To address the issue head on BIDCO researched the data quality problems during data captures, structuring, and transport and in the end, successfully identified integrity issues where the EHR failed to deliver expected patient encounter data needed in the reports in order to validate all the various quality standards requirements included in risk-based contracts were being met. Some issues arose as a result of reporting configurations that failed to transmit crucial information. Others were the result of clinical practices, organizational workflows, user errors and other issues.
The Big Data Fix
To effectively address data quality issues, BIDCO developed a standard delivery requirement to ensure all necessary data was delivered to our Quality Data Center as expected. We added new structured fields within the EHRs that mapped to how providers were capturing information in their system, and created EHR optimization teams that worked directly with physician practices to build consistent, reliable data feeds. With trustworthy data in hand, BIDCO could run system-wide analytics that harnessed the power to truly improve health care quality – both at the individual patient level and across populations. In 2013, BIDCO was ranked the #1 performing Pioneer ACO in Massachusetts and #3 in the country.
A Solid Foundation
With a solid foundation in place, BIDCO built on our HIT success by partnering with Arcadia Healthcare Solutions to develop a new, advanced big data analytics and population health management platform. The goal was to build an industry-leading solution that would move BIDCO hospitals and physicians one step closer to realizing the promise of big data analytics.

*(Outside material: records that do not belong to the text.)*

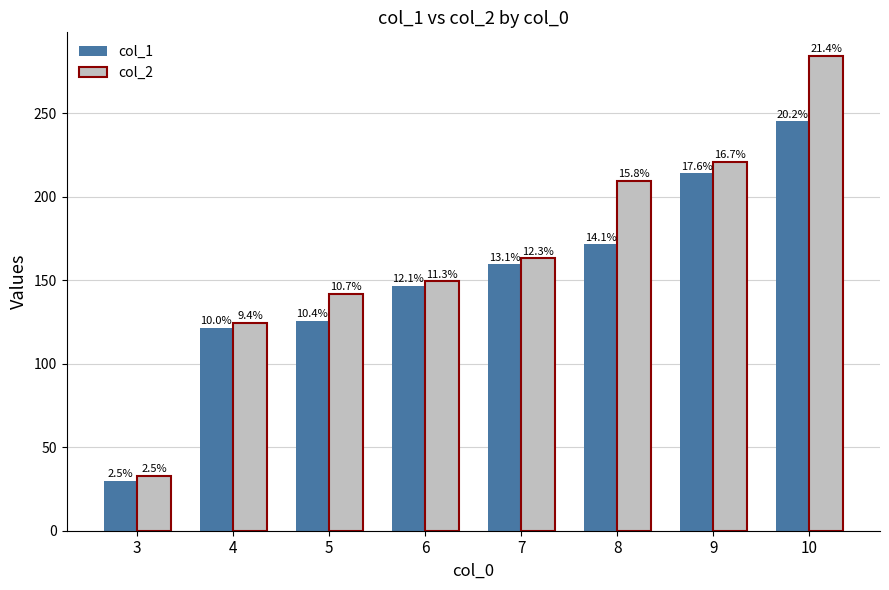

Which series changed the most between 3 and 10?

col_2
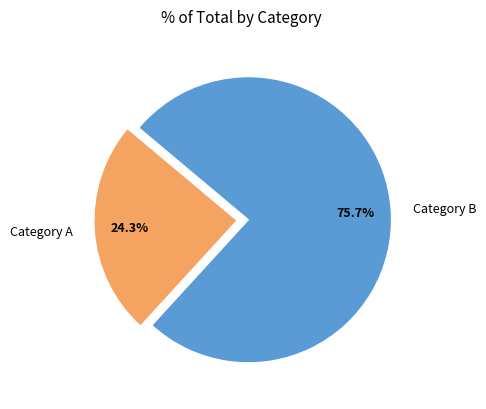

Between Category A and Category B, which is larger?

Category B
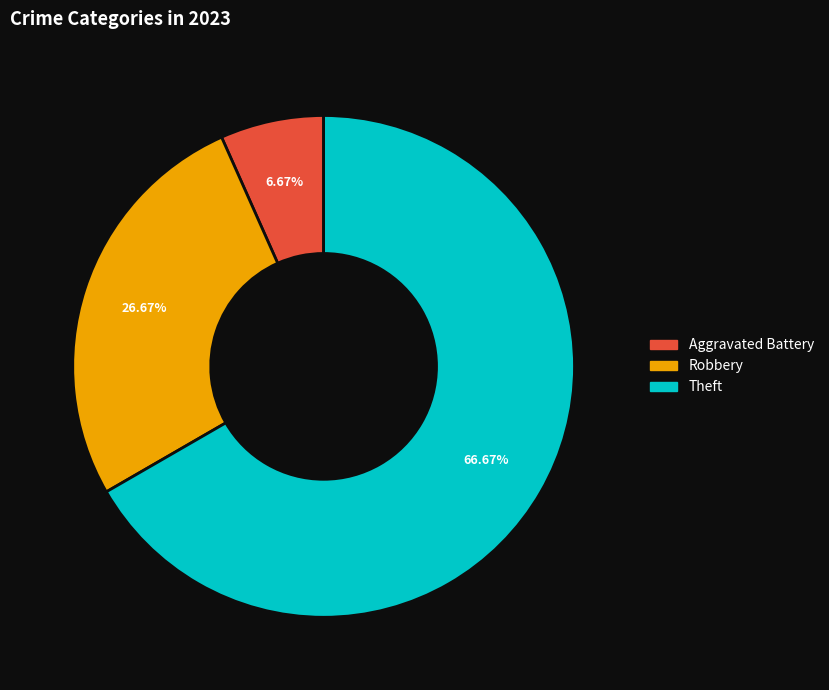

Is there a majority slice in this chart?

Yes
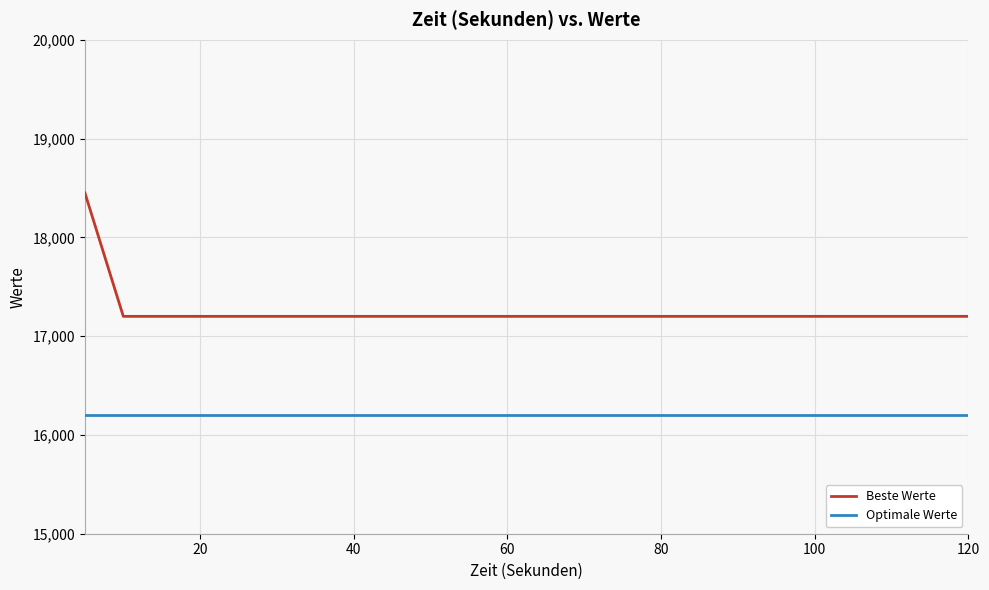

True or false: Optimale Werte and Beste Werte cross at least once.

False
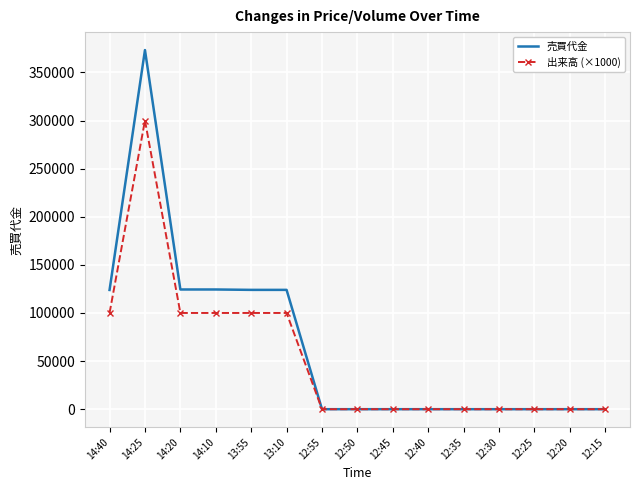

What is the difference between the maximum and minimum values in the 出来高 (×1000) series?

300000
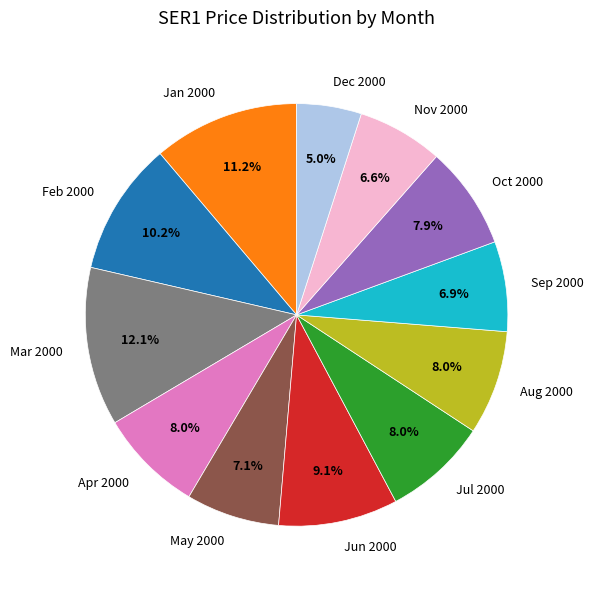

Is there any slice that represents more than half of the pie?

No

The updated platform, which went live in August, merges larger volumes and variety of data, including clinical, ambulatory, Admit/Discharge/Transfer, and scheduling data from various hospitals and physician practices in real-time.
What’s more, the data is collected faster, making it more actionable. Prior to the new system, BIDCO received clinical data feeds from physician practice EHR systems on a weekly basis. With the new system in place, clinical care management teams will receive data-driven insights based on information that flows into the system daily, where it will be reconciled with claims data within 24 hours of receipt. This enhanced ability to capture substantial amounts of accurate data from a variety of sources and structures more quickly and efficiently than ever before will move BIDCO and the whole health care industry one step closer to realizing the full potential of data analytics and population health.
A Model Of Success
The benefits of more sophisticated, timely, and accurate data gathering and shared communication capability comes at an important juncture in the health care delivery. Although the debate and uncertainty surrounding the future of the Affordable Care Act continues on, most agree that the transition away from fee-for-service payment models toward value-based care is critical to provide more patients with high-quality care at an affordable price.
Experts agree that population health is the key to enabling success in value and risk-based payment structures, but the challenge of becoming a value-based organization is often underestimated. Success relies not only on providing effective and efficient clinical care, but developing sophisticated information technology tools to allow better coordination of care, information sharing, and perhaps most importantly data analytics.
At BIDCO, it has taken us years to get to the point we are today – and work remains to be done – but we are about to enter a new era of health IT. We continue to plow forward, building for the future and blazing a path we hope others will follow.